Las empresas deben entender que las redes sociales facilitan que los consumidores se encuentren y se conecten con otros usuarios de intereses similares; esa interacción pública se conoce como consumidor a consumidor (C2C). El reto corporativo consiste en capitalizar esa dinámica C2C para los objetivos de mercadeo, en lugar de insistir en técnicas B2C o B2B que no responden a la forma real en que los consumidores conversan entre sí.

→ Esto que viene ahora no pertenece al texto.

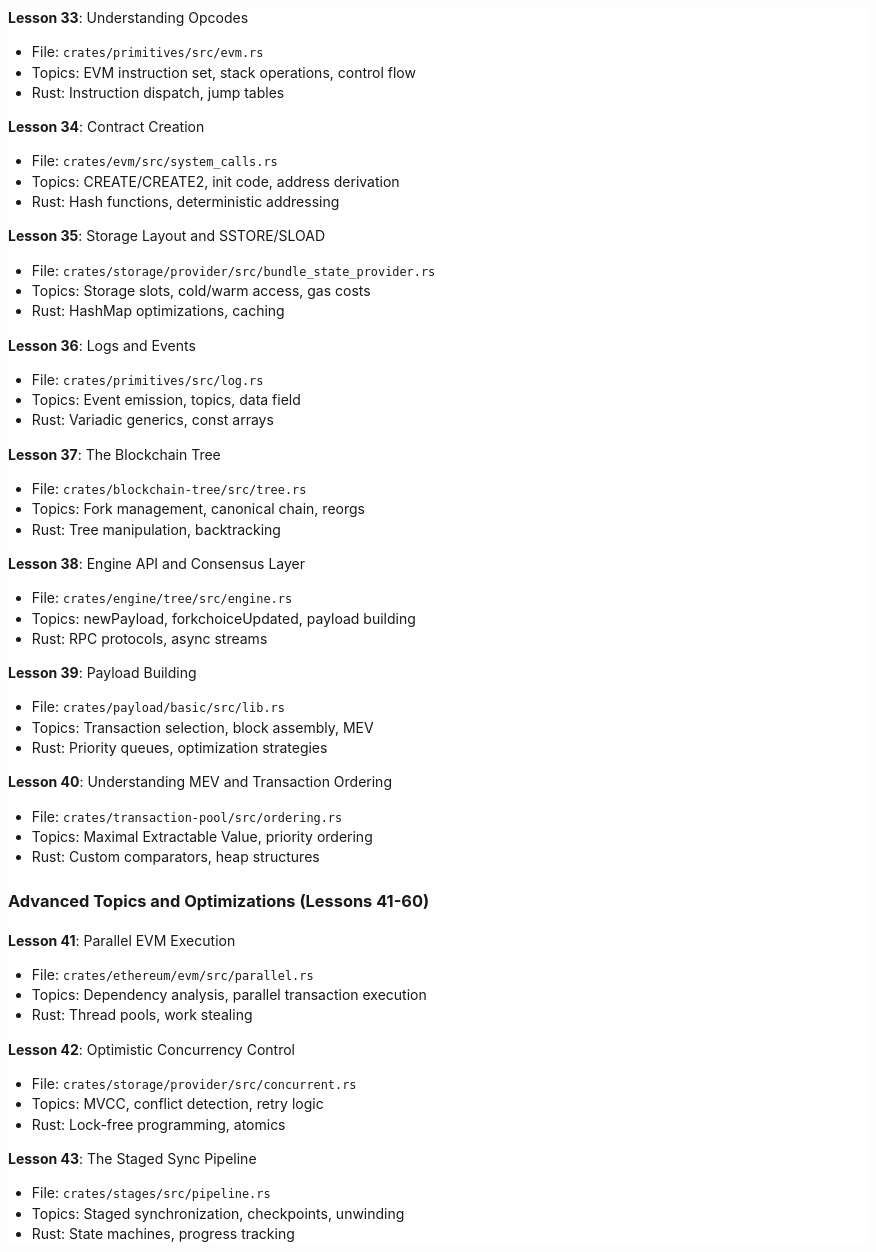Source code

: **Lesson 33**: Understanding Opcodes
- File: `crates/primitives/src/evm.rs`
- Topics: EVM instruction set, stack operations, control flow
- Rust: Instruction dispatch, jump tables

**Lesson 34**: Contract Creation
- File: `crates/evm/src/system_calls.rs`
- Topics: CREATE/CREATE2, init code, address derivation
- Rust: Hash functions, deterministic addressing

**Lesson 35**: Storage Layout and SSTORE/SLOAD
- File: `crates/storage/provider/src/bundle_state_provider.rs`
- Topics: Storage slots, cold/warm access, gas costs
- Rust: HashMap optimizations, caching

**Lesson 36**: Logs and Events
- File: `crates/primitives/src/log.rs`
- Topics: Event emission, topics, data field
- Rust: Variadic generics, const arrays

**Lesson 37**: The Blockchain Tree
- File: `crates/blockchain-tree/src/tree.rs`
- Topics: Fork management, canonical chain, reorgs
- Rust: Tree manipulation, backtracking

**Lesson 38**: Engine API and Consensus Layer
- File: `crates/engine/tree/src/engine.rs`
- Topics: newPayload, forkchoiceUpdated, payload building
- Rust: RPC protocols, async streams

**Lesson 39**: Payload Building
- File: `crates/payload/basic/src/lib.rs`
- Topics: Transaction selection, block assembly, MEV
- Rust: Priority queues, optimization strategies

**Lesson 40**: Understanding MEV and Transaction Ordering
- File: `crates/transaction-pool/src/ordering.rs`
- Topics: Maximal Extractable Value, priority ordering
- Rust: Custom comparators, heap structures

### Advanced Topics and Optimizations (Lessons 41-60)

**Lesson 41**: Parallel EVM Execution
- File: `crates/ethereum/evm/src/parallel.rs`
- Topics: Dependency analysis, parallel transaction execution
- Rust: Thread pools, work stealing

**Lesson 42**: Optimistic Concurrency Control
- File: `crates/storage/provider/src/concurrent.rs`
- Topics: MVCC, conflict detection, retry logic
- Rust: Lock-free programming, atomics

**Lesson 43**: The Staged Sync Pipeline
- File: `crates/stages/src/pipeline.rs`
- Topics: Staged synchronization, checkpoints, unwinding
- Rust: State machines, progress tracking
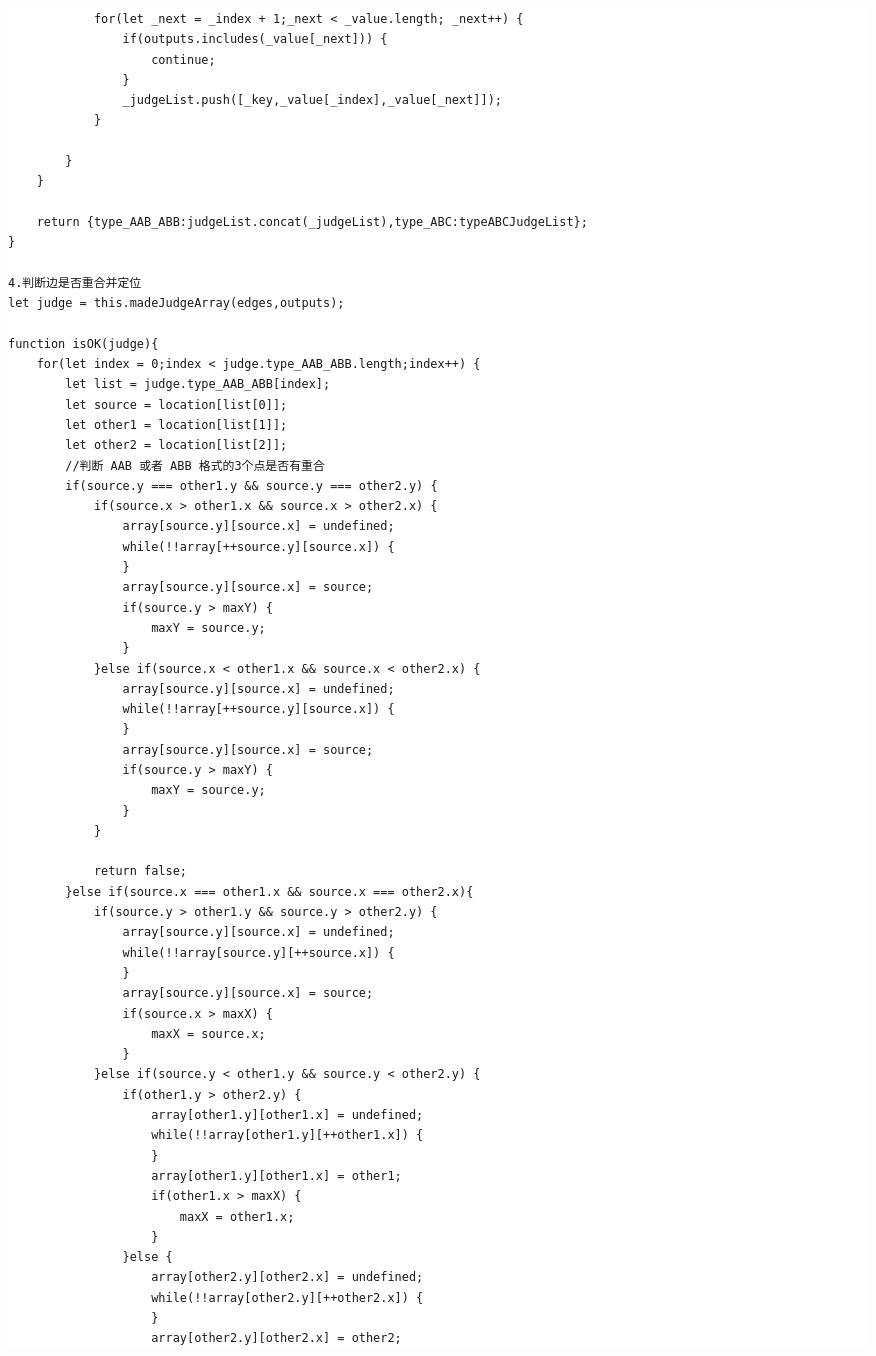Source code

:                 for(let _next = _index + 1;_next < _value.length; _next++) {
                    if(outputs.includes(_value[_next])) {
                        continue;
                    }
                    _judgeList.push([_key,_value[_index],_value[_next]]);
                }
                
            }
        }

        return {type_AAB_ABB:judgeList.concat(_judgeList),type_ABC:typeABCJudgeList};
    }

    4.判断边是否重合并定位
    let judge = this.madeJudgeArray(edges,outputs);

    function isOK(judge){
        for(let index = 0;index < judge.type_AAB_ABB.length;index++) {
            let list = judge.type_AAB_ABB[index];
            let source = location[list[0]];
            let other1 = location[list[1]];
            let other2 = location[list[2]];
            //判断 AAB 或者 ABB 格式的3个点是否有重合
            if(source.y === other1.y && source.y === other2.y) {
                if(source.x > other1.x && source.x > other2.x) {
                    array[source.y][source.x] = undefined;
                    while(!!array[++source.y][source.x]) {
                    }
                    array[source.y][source.x] = source;
                    if(source.y > maxY) {
                        maxY = source.y;
                    }
                }else if(source.x < other1.x && source.x < other2.x) {
                    array[source.y][source.x] = undefined;
                    while(!!array[++source.y][source.x]) {
                    }
                    array[source.y][source.x] = source;
                    if(source.y > maxY) {
                        maxY = source.y;
                    }
                }

                return false;
            }else if(source.x === other1.x && source.x === other2.x){
                if(source.y > other1.y && source.y > other2.y) {
                    array[source.y][source.x] = undefined;
                    while(!!array[source.y][++source.x]) {
                    }
                    array[source.y][source.x] = source;
                    if(source.x > maxX) {
                        maxX = source.x;
                    }                
                }else if(source.y < other1.y && source.y < other2.y) {
                    if(other1.y > other2.y) {
                        array[other1.y][other1.x] = undefined;
                        while(!!array[other1.y][++other1.x]) {
                        }
                        array[other1.y][other1.x] = other1;
                        if(other1.x > maxX) {
                            maxX = other1.x;
                        }
                    }else {
                        array[other2.y][other2.x] = undefined;
                        while(!!array[other2.y][++other2.x]) {
                        }
                        array[other2.y][other2.x] = other2;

Para aprovechar al máximo las particularidades de las redes sociales, conviene ir más allá de los marcos tradicionales. En lugar de responder a cada tuit o comentario de Facebook (tarea poco práctica en compañías con gran volumen de clientes), puede resultar más eficaz enfocar la estrategia social en la creación de comunidades de apoyo y en fomentar la confianza entre los propios usuarios. Estos espacios demuestran su valor cuando los defensores de la marca (clientes leales) atienden dudas y sugerencias de otros consumidores, intercambios C2C que liberan a la empresa de intervenir en cada conversación.
La experiencia demuestra que, cuando estas comunidades funcionan, el respaldo entre consumidores aporta credibilidad, reduce la carga operativa y fortalece la relación con la marca.